Recognizing that there are many important unmet research needs in epilepsy, and that the field is rapidly evolving, NINDS has long partnered with the epilepsy research community, the American Epilepsy Society (AES), and the broader community to evaluate the current state of epilepsy research and develop Benchmarks for Epilepsy Research. NINDS hosts Curing the Epilepsies conferences, where interested groups—researchers, clinicians, people with epilepsy and their families, advocates, and representatives from non-profit foundations—convene to identify future research priorities to incorporate in the Benchmarks. Through this work, the epilepsy community has identified the continued need for basic research into the molecular and network abnormalities underlying epilepsy as well as research on the impacts of comorbidities, side effects of anti-seizure medications, and sudden unexpected death in epilepsy (SUDEP). 

In addition to the Epi4K and Epi25 collaborative efforts noted above, NINDS has supported the following CWoWs for Collaborative Research in the Epilepsies: 1) the Center for SUDEP Research, which studies the incidence, biomarkers, and risk identification and prevention of SUDEP; 2) the Epilepsy Bioinformatics Study for Antiepileptogenic Therapy (EpiBioS4Rx), which identifies biomarkers to predict who is likely to develop epilepsy following a traumatic brain injury; 3) the Channelopathy-Associated Epilepsy Research Center, which used high-throughput technologies (such as stimulating and recording from hundreds of neurons simultaneously) to identify the consequences of identified genetic variants in ion channels; and 4) the Epilepsy Multiplatform Variant Prediction (EpiMVP) project, which focuses on variants in non-ion-channel epilepsy genes that have unknown significance. These large-scale studies have seeded new collaborations, training, and research that continues well beyond the 5-year funding periods for these Centers. NINDS also supports a broad portfolio of investigator-initiated epilepsy research, including basic, translational, and clinical studies. 
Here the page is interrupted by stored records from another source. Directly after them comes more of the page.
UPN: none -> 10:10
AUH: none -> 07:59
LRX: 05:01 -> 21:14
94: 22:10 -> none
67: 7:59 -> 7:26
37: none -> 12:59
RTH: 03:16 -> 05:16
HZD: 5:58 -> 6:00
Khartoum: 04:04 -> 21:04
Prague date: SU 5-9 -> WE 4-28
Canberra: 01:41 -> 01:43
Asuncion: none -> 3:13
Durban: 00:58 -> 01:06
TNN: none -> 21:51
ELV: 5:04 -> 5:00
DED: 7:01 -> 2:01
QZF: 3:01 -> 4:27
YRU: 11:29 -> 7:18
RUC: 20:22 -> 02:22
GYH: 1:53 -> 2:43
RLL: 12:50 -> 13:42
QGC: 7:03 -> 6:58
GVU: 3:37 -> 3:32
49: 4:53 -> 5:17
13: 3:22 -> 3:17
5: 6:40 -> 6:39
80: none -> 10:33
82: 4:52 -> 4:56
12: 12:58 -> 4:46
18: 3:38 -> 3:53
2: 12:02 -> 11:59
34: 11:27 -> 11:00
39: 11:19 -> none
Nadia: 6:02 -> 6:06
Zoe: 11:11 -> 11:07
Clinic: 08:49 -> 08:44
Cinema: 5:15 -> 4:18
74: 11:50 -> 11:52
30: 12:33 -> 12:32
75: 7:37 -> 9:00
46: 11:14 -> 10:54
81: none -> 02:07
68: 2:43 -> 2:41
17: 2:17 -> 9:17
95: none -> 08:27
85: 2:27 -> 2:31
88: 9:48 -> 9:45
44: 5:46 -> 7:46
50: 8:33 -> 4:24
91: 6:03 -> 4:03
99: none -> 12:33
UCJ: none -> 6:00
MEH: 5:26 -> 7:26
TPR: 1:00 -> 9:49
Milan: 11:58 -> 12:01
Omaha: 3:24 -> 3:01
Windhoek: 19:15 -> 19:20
NINDS is deeply committed to improving health equity for neurological disorders including epilepsy and to understanding how social determinants play a role in disease prevalence, access to care, and health outcomes. The latest research from Rebecca Gottesman, M.D., Ph.D., senior investigator at NINDS, shows that self-reported sexual and gender minorities (SGM) are twice as likely to report active epilepsy than their non-SGM peers. These findings highlight the importance of collecting SGM status in studies and the need for targeted research on SGM populations. In addition, NINDS Senior Investigator and current AES President William Theodore, M.D., has fostered the efforts of the AES/International League Against Epilepsy – North America Joint Task Force for Epilepsy Health Care Disparities. This task force was established in 2023 to explore the health care disparities experienced by people with epilepsy and develop recommendations to address these disparities. At NINDS, we want to ensure that the exciting epilepsy research efforts we support are inclusive and available to individuals with epilepsy regardless of their age, sex, race, income, or geographical location. 

We are proud of NINDS’s historical and continued support of epilepsy research and look forward to building on these past successes to better understand, diagnose, treat, and ultimately prevent epilepsies. Through our continued partnerships with scientists, clinicians, and people with lived experience, we are committed to a better future for those with epilepsies.